Collected data
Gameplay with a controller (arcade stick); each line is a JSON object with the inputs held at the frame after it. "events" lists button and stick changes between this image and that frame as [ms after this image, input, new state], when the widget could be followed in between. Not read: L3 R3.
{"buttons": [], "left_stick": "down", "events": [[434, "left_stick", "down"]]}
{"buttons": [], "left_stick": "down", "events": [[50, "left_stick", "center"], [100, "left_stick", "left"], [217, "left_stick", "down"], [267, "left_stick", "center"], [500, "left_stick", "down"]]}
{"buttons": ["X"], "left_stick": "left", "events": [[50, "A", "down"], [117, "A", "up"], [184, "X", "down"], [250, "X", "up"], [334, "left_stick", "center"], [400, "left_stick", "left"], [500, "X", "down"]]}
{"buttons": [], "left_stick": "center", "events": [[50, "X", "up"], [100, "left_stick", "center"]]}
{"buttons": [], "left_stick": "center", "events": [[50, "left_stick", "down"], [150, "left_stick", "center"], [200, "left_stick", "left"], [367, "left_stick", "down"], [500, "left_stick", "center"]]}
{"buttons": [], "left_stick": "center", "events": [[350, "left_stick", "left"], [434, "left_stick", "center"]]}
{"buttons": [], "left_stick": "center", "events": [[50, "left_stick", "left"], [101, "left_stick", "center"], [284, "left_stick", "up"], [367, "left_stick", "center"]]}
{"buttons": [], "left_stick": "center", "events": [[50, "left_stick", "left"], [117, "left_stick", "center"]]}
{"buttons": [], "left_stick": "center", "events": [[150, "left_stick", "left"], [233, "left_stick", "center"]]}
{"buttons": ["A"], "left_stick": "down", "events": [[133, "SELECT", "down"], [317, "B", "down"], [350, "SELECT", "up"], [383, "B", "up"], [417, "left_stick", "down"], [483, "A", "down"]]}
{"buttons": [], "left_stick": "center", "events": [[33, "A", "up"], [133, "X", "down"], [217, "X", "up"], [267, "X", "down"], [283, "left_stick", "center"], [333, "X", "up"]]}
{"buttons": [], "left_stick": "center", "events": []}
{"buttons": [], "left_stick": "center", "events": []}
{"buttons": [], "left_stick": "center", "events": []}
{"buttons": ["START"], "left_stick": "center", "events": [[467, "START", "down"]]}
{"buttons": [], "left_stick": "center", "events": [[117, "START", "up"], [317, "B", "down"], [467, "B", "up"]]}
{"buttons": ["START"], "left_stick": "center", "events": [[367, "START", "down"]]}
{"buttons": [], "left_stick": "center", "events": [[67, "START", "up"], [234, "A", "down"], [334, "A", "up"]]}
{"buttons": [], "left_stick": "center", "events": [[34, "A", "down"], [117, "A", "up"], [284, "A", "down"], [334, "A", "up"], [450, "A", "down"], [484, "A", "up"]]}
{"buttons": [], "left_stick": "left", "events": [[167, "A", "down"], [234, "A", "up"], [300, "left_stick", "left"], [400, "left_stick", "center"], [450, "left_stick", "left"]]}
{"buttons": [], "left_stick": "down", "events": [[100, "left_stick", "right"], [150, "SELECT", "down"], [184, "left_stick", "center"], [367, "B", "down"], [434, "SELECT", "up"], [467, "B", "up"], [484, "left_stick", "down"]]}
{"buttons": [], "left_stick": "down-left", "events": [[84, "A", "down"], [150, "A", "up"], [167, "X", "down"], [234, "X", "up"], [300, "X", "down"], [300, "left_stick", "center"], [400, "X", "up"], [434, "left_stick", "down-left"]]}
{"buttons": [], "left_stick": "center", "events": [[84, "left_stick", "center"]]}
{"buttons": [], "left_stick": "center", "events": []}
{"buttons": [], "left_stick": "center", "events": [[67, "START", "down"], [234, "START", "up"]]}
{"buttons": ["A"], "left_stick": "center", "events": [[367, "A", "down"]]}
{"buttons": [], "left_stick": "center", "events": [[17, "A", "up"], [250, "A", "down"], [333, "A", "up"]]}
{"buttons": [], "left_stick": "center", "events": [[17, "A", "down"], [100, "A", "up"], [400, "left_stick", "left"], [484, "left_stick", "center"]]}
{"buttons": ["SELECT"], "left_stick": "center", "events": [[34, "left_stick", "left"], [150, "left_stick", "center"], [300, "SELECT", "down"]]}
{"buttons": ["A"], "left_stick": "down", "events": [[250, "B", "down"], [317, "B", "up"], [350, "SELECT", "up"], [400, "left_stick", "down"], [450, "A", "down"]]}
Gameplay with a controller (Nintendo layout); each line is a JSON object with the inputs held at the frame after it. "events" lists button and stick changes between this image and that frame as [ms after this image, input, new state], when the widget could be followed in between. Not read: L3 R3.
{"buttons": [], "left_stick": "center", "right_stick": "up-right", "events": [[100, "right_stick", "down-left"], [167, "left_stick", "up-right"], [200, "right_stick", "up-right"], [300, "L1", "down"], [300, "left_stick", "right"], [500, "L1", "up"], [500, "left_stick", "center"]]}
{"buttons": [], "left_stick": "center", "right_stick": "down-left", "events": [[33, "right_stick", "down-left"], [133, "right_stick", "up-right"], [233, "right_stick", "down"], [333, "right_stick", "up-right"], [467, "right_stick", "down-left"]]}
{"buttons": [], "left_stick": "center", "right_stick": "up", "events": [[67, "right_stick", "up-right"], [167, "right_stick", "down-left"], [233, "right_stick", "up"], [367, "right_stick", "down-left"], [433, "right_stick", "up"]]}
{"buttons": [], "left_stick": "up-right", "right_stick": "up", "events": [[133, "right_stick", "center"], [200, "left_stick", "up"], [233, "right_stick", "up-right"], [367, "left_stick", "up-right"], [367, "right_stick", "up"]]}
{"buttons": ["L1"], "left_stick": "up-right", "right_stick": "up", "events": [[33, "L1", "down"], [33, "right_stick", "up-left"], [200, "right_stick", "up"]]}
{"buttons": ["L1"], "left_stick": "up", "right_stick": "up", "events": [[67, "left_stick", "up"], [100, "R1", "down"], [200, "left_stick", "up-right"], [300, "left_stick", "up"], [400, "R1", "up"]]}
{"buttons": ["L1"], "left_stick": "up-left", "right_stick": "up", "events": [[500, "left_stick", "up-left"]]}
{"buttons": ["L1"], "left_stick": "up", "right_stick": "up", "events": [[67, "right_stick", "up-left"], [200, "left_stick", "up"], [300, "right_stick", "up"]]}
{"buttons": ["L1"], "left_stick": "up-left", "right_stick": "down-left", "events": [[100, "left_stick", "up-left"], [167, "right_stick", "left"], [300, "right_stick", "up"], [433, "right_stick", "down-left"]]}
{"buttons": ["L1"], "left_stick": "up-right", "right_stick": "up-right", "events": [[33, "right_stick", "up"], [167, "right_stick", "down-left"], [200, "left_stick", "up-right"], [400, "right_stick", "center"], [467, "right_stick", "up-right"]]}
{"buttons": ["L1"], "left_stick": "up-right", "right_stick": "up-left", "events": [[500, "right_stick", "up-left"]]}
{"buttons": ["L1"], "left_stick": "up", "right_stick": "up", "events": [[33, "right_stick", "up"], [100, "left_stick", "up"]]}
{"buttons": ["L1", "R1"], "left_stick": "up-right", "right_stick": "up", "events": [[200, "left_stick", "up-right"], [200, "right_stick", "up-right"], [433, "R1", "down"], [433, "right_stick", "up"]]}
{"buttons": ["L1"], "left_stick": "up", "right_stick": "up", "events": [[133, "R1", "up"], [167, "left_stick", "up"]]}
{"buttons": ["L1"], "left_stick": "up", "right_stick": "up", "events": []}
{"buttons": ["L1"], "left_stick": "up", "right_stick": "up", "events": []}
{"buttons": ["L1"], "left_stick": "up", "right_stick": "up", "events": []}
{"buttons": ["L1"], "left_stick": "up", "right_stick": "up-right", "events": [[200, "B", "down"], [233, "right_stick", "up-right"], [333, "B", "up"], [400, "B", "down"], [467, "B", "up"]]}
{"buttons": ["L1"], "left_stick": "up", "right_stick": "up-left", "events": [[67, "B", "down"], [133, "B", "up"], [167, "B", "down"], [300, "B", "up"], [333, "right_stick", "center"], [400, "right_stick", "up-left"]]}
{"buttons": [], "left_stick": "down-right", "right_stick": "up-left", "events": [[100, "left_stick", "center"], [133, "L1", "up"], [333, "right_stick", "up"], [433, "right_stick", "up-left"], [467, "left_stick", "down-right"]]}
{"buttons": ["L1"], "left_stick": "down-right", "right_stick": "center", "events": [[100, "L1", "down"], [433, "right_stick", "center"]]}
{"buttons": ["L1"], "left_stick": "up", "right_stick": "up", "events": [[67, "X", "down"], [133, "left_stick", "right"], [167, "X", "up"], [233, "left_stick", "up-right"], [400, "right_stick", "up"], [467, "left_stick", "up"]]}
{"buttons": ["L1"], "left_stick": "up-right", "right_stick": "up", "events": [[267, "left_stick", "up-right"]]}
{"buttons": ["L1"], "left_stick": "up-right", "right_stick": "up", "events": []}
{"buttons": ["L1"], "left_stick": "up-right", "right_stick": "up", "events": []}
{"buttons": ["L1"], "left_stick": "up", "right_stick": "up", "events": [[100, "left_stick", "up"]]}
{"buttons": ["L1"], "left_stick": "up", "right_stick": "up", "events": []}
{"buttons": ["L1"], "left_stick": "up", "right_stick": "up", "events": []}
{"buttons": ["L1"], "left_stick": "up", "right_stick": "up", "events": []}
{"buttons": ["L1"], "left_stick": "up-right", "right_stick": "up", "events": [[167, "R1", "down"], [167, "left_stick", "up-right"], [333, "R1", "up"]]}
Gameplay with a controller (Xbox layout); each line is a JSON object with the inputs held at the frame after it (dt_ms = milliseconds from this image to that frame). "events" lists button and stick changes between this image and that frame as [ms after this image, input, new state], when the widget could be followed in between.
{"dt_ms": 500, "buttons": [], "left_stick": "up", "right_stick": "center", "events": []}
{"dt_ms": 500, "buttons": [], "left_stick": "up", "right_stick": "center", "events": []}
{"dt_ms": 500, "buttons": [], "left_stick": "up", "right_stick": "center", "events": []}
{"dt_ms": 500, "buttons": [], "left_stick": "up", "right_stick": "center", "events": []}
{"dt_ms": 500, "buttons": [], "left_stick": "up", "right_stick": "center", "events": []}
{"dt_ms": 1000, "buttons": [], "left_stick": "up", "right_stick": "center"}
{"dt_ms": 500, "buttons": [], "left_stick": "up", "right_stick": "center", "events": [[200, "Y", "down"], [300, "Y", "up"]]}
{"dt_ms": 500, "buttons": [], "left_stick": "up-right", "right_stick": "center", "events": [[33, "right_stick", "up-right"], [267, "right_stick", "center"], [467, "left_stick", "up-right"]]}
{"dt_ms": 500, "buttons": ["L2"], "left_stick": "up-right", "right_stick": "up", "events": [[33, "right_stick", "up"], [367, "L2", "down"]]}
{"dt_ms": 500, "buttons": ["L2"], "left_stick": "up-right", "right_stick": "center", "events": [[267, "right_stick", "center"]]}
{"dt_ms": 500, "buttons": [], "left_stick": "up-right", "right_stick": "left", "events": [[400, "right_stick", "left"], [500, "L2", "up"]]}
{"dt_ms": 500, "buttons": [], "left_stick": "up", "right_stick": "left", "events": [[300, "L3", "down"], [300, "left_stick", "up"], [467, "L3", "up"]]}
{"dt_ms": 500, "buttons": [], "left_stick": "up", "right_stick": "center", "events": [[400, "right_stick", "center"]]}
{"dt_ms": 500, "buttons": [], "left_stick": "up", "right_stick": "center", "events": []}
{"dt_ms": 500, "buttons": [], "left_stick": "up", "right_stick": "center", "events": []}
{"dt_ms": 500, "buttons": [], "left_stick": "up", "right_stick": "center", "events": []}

• WHAT YOU HAVE TO DO
Wherever a line of the data holds "read", copy that line.

• YOUR SOLUTION
Gameplay with a controller (arcade stick); each line is a JSON object with the inputs held at the frame after it. "events" lists button and stick changes between this image and that frame as [ms after this image, input, new state], when the widget could be followed in between. Not read: L3 R3.
Gameplay with a controller (Nintendo layout); each line is a JSON object with the inputs held at the frame after it. "events" lists button and stick changes between this image and that frame as [ms after this image, input, new state], when the widget could be followed in between. Not read: L3 R3.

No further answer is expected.